Randy Rowland was one of many people —maybe millions— who spoke about the amorphous “movement” of the ’60s as if it was an organized political party. “Imagine,” he reflected in January, 2020, “Going into a prison and saying ‘The movement sent me.’”

Rowland told the prisoners about Hallinan’s idea for “sit-down protest,” and that he would be visiting the stockade the next morning if anyone else wanted to consult him. Also, that Hallinan would not charge anyone who couldn’t afford to pay. (Soldiers facing court martial are assigned a defense attorney by the Army and can also hire civilian lawyers.) The sit-down was seen as an alternative to some of the violent tactics being considered, like taking guards hostage until certain demands were met, or just tearing  the place  apart.. 

For more than 50 years Rowland did not reveal Hallinan’s true role, he said, “because it would have gotten him in trouble. But it can’t hurt him now. Hallinan was so cool because he was reaching behind the prison walls and organizing the prisoners to take it to a higher level. And he was right! They wanted to take it to a higher level. They wanted to have an impact. They wanted to fight back. They wanted to do something and he knew what was possible.”

When Hallinan visited Rowland on Sunday morning in a small, ground-floor office, many other prisoners also tried to see him. “You felt a civilian lawyer was the key to getting out, a miracle worker,” said Pawlowski, who was among them. A few days earlier all the prisoners would have been able to consult him, but on the day of the sit-downthe Presidio judge advocate had instituted rules that sharply restricted access to counsel. A civilian attorney now had to have a letter in hand from a prisoner specifically requesting his services. The lawyer had to give the stockade 24 hours advance notice of a visit. And since prisoners had to address an attorney by name, the new rules blocked them from obtaining counsel simply by writing the office of a civil liberties group such as the War Resisters League.

Hallinan spent two hours talking informally with Rowland  and some of the prisoners before he was escorted out by MPs. They handed him Bunch’s incoherent notes and shared their grievances. That night there would be a meeting in cell block 4 —a 10-by-20-foot room with five double bunks— to plan their collective response.

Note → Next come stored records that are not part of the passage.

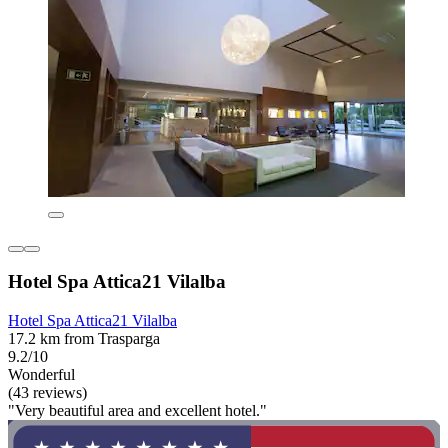
Hotel Spa Attica21 Vilalba
Hotel Spa Attica21 Vilalba
17.2 km from Trasparga
9.2/10
Wonderful
(43 reviews)
"Very beautiful area and excellent hotel."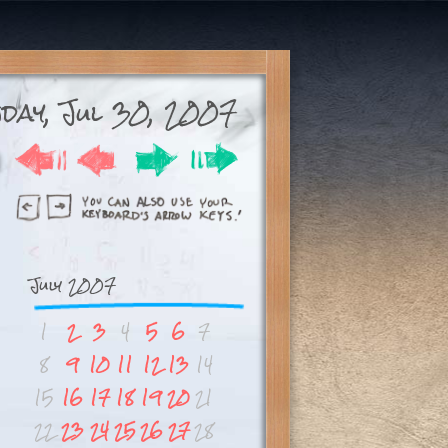
day, Jul 30, 2007
July 2007
1
2
3
4
5
6
7
8
9
10
11
12
13
14
15
16
17
18
19
20
21
22
23
24
25
26
27
28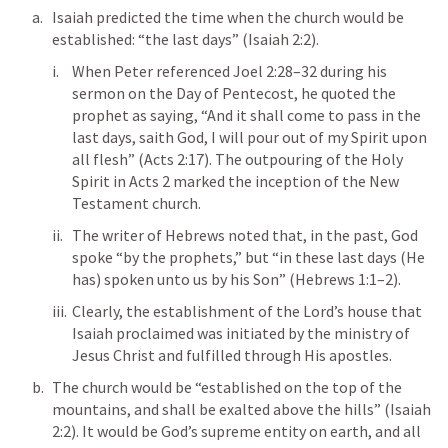
Isaiah predicted the time when the church would be 
established: “the last days” (
Isaiah 2:2
). 
When Peter referenced 
Joel 2:28–32
 during his 
sermon on the Day of Pentecost, he quoted the 
prophet as saying, “And it shall come to pass in the 
last days, saith God, I will pour out of my Spirit upon 
all flesh” (
Acts 2:17
). The outpouring of the Holy 
Spirit in 
Acts 2
 marked the inception of the New 
Testament church. 
The writer of Hebrews noted that, in the past, God 
spoke “by the prophets,” but “in these last days (He 
has) spoken unto us by his Son” (
Hebrews 1:1–2
). 
Clearly, the establishment of the Lord’s house that 
Isaiah proclaimed was initiated by the ministry of 
Jesus Christ and fulfilled through His apostles. 
The church would be “established on the top of the 
mountains, and shall be exalted above the hills” (
Isaiah 
2:2
). It would be God’s supreme entity on earth, and all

PS: I wrote a book about the Presidio Mutiny case –The Unlawful Concert– that was published by Viking in 1970 and favorably favorably reviewed by John Leonard in the New York Times.  In 2005 it was reissued by Gryphon and dissed in an introduction by Alan Dershowitz,  who made the odd assertion that “There were many pivotal events that contributed to ending the Vietnam war, but perhaps none was more important than the so-called Presidio mutiny and the subsequent court martial of the mutineers.” Dershowitz objected to the idea that soldiers should have a say in whether the war was worth fighting.  He obviously hadn’t read the whole book. If he had, he would have noted that one of the captains assigned to the defense was Brendan V. Sullivan, Jr., who had become famous as Oliver North’s lawyer during the Iran-Contra investigation.